The family company is breaking new ground, however. Its year-old mail-order business will, as of Friday, June 10, have shipped corn dogs to all 50 states for the first time in it 80-year history.
Buffalo: incubator of excellence in casual American cuisine
The corn dog may have proliferated in far-flung corners of the nation.
But the fact that Jenkins first conceived of this all-American delicacy in western New York makes perfect sense to food aficionados who champion Buffalo as a great American center of casual-eats excellence.
“Buffalo is to a large degree a little-known food city but one with a really rich culinary heritage,” proclaimed Michael Stern, an author and publisher of Roadfood.com. He’s crisscrossed the nation for nearly 50 years chronicling American food culture.
He rattled off a series of delicacies unique to Buffalo in addition to its namesake hot wing: beef on weck, sponge candy and “some of the best chocolatiers on the continent.”
It’s also one of the premier hot dog cities in the nation, Stern added.
“For anyone who loves great American food, it’s hard to top Buffalo, New York, as a destination,” proclaimed Buffalo History Museum spokesman Brian Hayden, author of the upcoming book, “111 Places in Buffalo That You Must Not Miss,” slated for a 2023 release.
The city boasts a “robust hot dog culture,” he said, while the Visit Buffalo Niagara trade group offers a Hot Dog Trail on its website, claiming that “Buffalo boasts more than 250 years of collective hot dog history.”
Sahlens’ has been selling hot dogs in Buffalo since 1869, said Hayden. In 1927, the same year that Jenkins filed his patent for the corn dog contraption, Greek immigrant Theodore “Ted” Spiro Liaros opened Ted’s Hot Dogs on Buffalo’s West Side, near what’s now the Peace Bridge to Fort Erie, Ontario.
Hayden said that Ted’s is Buffalo’s “iconic” hot dog chain, celebrated for its charred hardwood-grilled wieners.
It appears that inventor Jenkins toiled on his invention at a time when hot dogs were top of mind in Buffalo culinary culture — nearly 40 years before the Anchor Bar first slathered hot sauce on a chicken wing.
The fight for a good glass of beer
Insight into Jenkins comes from a handful of clippings in local newspaper stories, including an obituary on Sept. 25, 1967, published in the Buffalo Courier-Express.
Jenkins, born in Louisville, Ky., was 83 when he passed away in Buffalo “following an extended illness.” He would have been 42 or 43 at the time he filed the patent for his deep-fried food machine.
His patented cooking appliance with its eloquent description of the very first corn dog was not his only invention. Jenkins filed a patent for a “foot grip for invalids” in 1923.
It appears inventing was a hobby. His obituary reports that was the president of the Samson Plaster Board Co. and was “elected councilman-at-large in 1930 and after serving one term was appointed president of the Municipal Civil Service Office of Buffalo in 1934.”
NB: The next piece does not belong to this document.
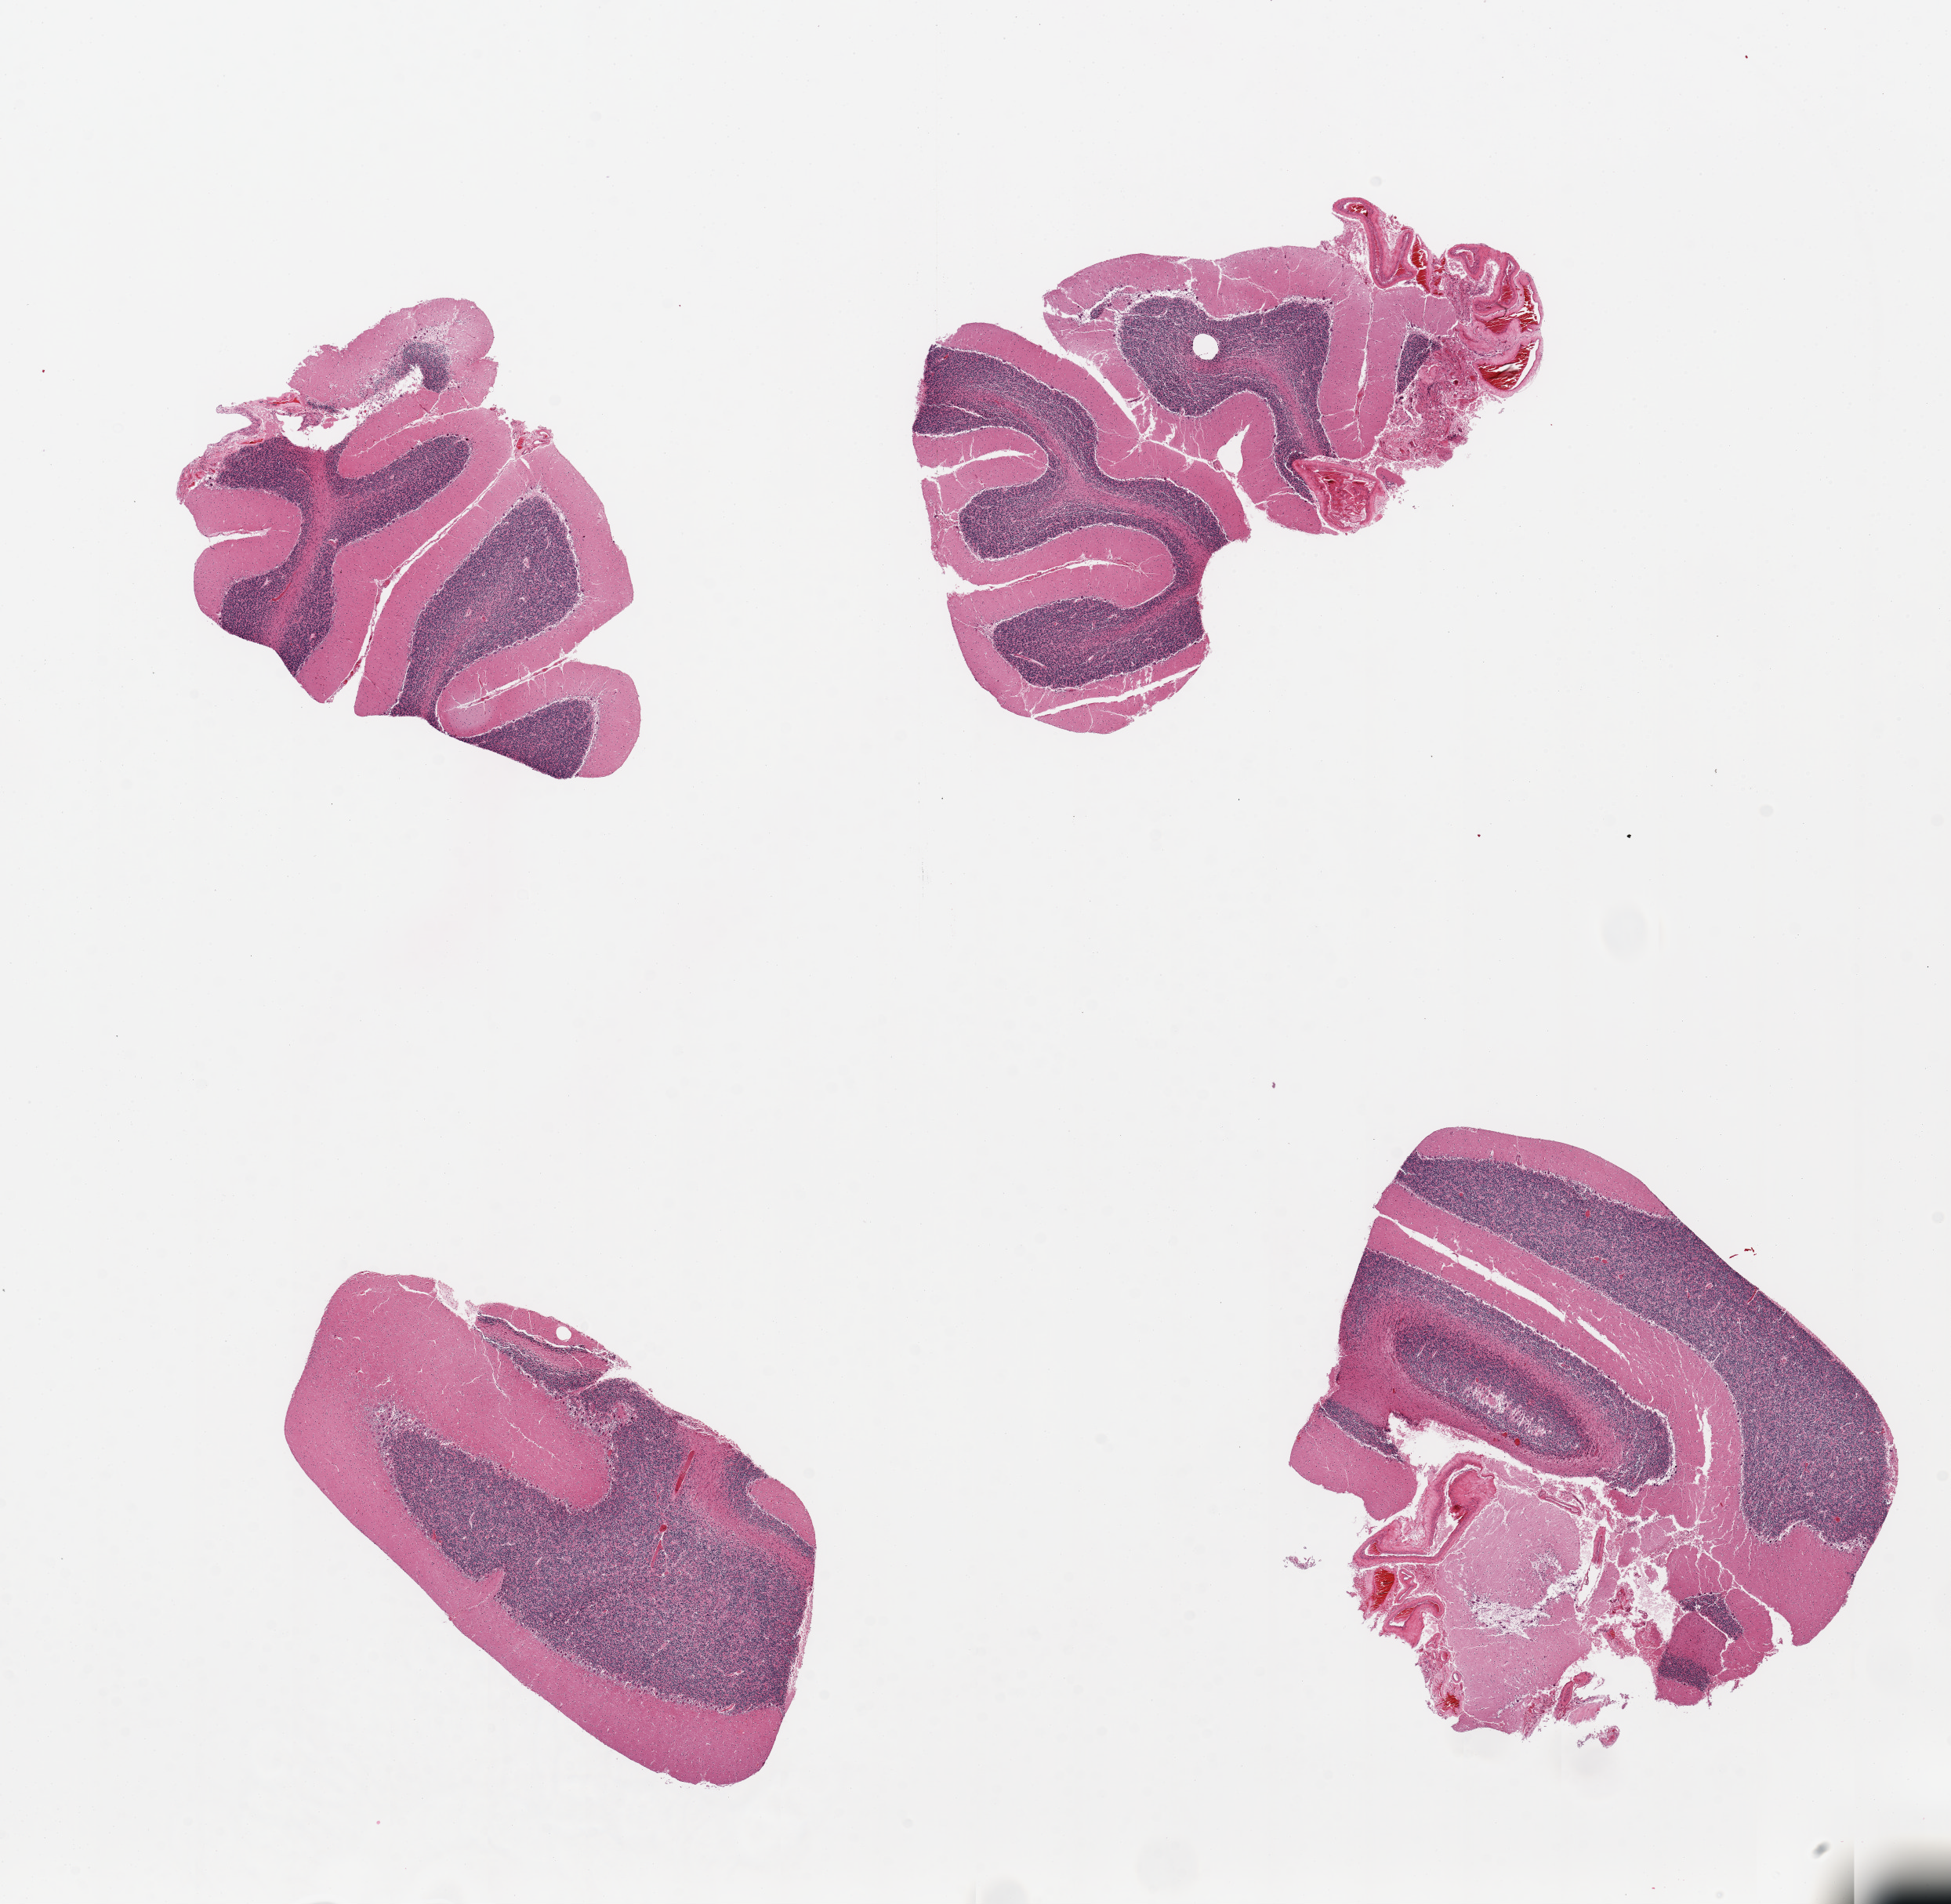
Haematoxylin and eosin whole-slide image, brightfield — shown as a low-resolution overview of the whole scanned area (about 19.7 x 19.2 mm, slide scanned at 20x), PAXgene-fixed paraffin-embedded (PFPE) section, target tissue: cerebellum, tissue donor sample. Donor sex: female.
Reviewer comment on this tissue sample: 4 pieces, moderately autolyzed.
As a member of the city council, the king of the corn dog attempted to make another stand for everyday Americans.
He proposed “limiting the size of the foamy collar on a glass of beer” — apparently fearing that too much foam in the glass meant too little delicious golden beer for his constituents.
“I don’t think we should engage in this kind of horseplay,” said one opponent of the Jenkins anti-foam platform, the Buffalo Evening News reported on July 25, 1934.
“The man just wants a good glass of beer,” countered a Jenkins supporter on the city council.
His measure was defeated by the council, however — causing Jenkins to lash out with a deeply profound critique of the political classes.
Beer foam, he said, “like a lot of talk we hear in the council, doesn’t mean anything,” the Buffalo Evening News reported.
Jenkins’ obituary lists no wife or children. He was survived only by niece Elizabeth Jenkins and nephew William Jenkins, both of Chicago.
His dream did not die, however. Jenkins’ vision of an America bettered by battered deep-fried hot dogs, piping hot on a stick, lives on at every carnival and state fair in the land today.